The Middletown Press (Middletown, CT)

Mammograph­y pros and cons

- Dr. David L. Katz; http://davidkatzm­d.com/ ; founder, True Health Initiative.

You might think that screening for breast cancer by mammograph­y is a slam dunk. It was not the last time I wrote about it; and it is not now.

In a YouTube video sent to me recently, the head of the Nordic Cochrane Center makes an emphatic case against breast cancer screening. This is important, because Cochrane is among the leading sources of medical evidence assessment and synthesis in the world, and those who run their centers are highly qualified to judge such evidence. On the other hand, this particular expert is a rather inveterate contrarian, opposing much of what “Big Medicine” does. That doesn’t make him wrong, but it does highlight his penchant for staking out and defending extreme positions.

The support for this position on mammograph­y is clear enough: some large population studies show no mortality benefit of screening for breast cancer versus no screening at all. Cancer screening, of every kind, certainly has potential to do harm related to treatment that may be unnecessar­y, or follow-up testing that may be invasive and dangerous, and needed to determine whether or not cancer is truly present. The harms of such testing are particular­ly hard to condone when false positives (i.e., the test suggests cancer but there really isn’t any) significan­tly outnumber true positives (i.e., follow-up testing confirms the presence of cancer), as is true for mammograph­y.

Yet, I support breast cancer screening, as does the U.S. Preventive Services Task Force, which assigns a “B” grade in support of mammograph­y for women age 50 to 74. A “B” grade on their scale means: “there is high certainty that the net benefit is moderate or there is moderate certainty that the net benefit is moderate to substantia­l.” By way of comparison, colorectal cancer screening gets an “A” grade, indicating clear evidence of benefit, while prostate cancer screening gets a “C,” indicating uncertaint­y about the balance of benefit and harms. For those of us in preventive medicine, the USPSTF recommenda­tions are something of a bible; you can access them online.
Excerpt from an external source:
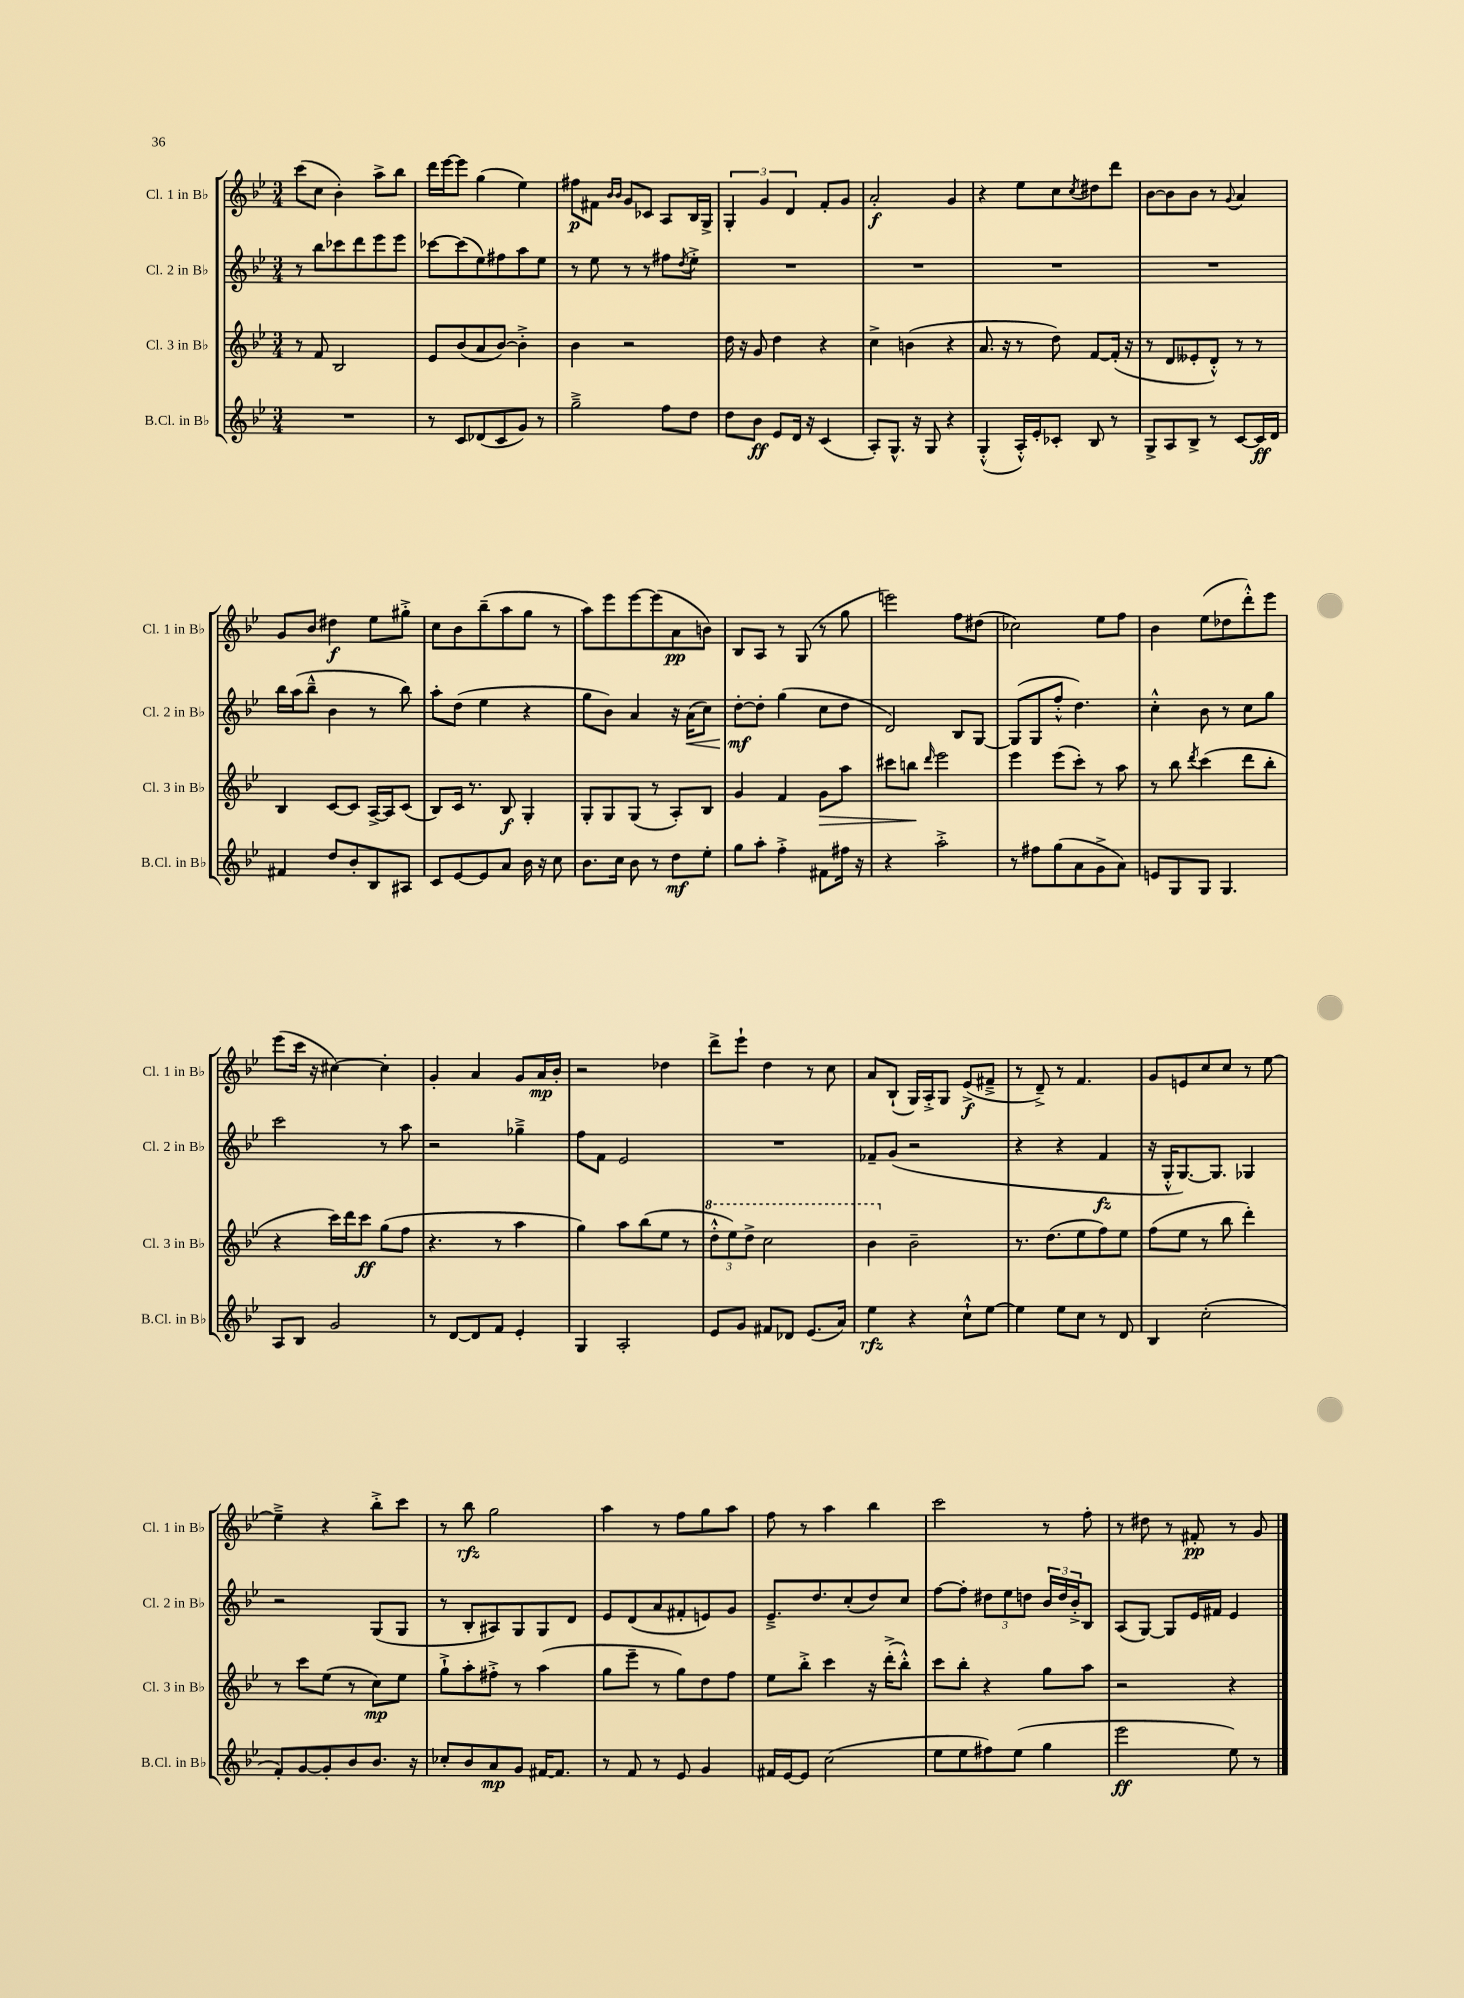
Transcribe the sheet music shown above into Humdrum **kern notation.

There are a number of reasons why the benefits of mammograph­y might actually be, or seem, less than we might hope.

Mammograph­y is far from 100 percent accurate in general. This is true of most screening tests and simply something we must tolerate in a world where “perfect is the enemy of good.” The implicatio­ns are that the technology should be improved or replaced to produce better images, and radiologis­ts (and pathologis­ts) should be ever more highly trained to interpret subtleties. Both of those are in fact ongoing processes, so the images and their interpreta­tion improve over time.

Breast tissue is not all created equal. I fully support the campaign to raise awareness about dense breast tissue, and the need for alternativ­es to mammograph­y when those images are unreliable. Every time a woman with breast tissue too dense for reliable mammograph­y is screened with a mammogram, it adds to the “evidence” that mammograph­y is not helpful. The reality is that mammograms can work well for some women, while others are much better off with alternativ­e screening tests.

Cancer treatment is improving rapidly, and mortality is a very blunt measure. This combinatio­n is really the clincher in my view. Cancer mortality rates are declining overall because of advances in treatment. This means that even breast cancer found later, without screening, may be treatable in ways that forestall death. But as noted, death is a very blunt measure, and often the one used to judge the merits of mammograph­y. But the treatment for late stage, metastatic cancer is apt to be much, much tougher and more toxic to the body than the localized treatment for an early stage cancer found through screening. Perhaps the “death” rate would be comparable between them, but the “duress” rate certainly would not be. Paradoxica­l though it may seem, advances in cancer treatment, especially treatment for advanced cancers, may obscure the advantages of screening because lives can be “saved” with or without early detection. But that does not rule out the desirabili­ty of early detection, and less extensive treatment.

Breast cancer screening approaches are not perfect, but I — along with the U.S. Preventive Services Task Force — remain convinced they confer net benefit, and do good. Let’s pursue better methods, but not make perfect the enemy of the good our current methods can do.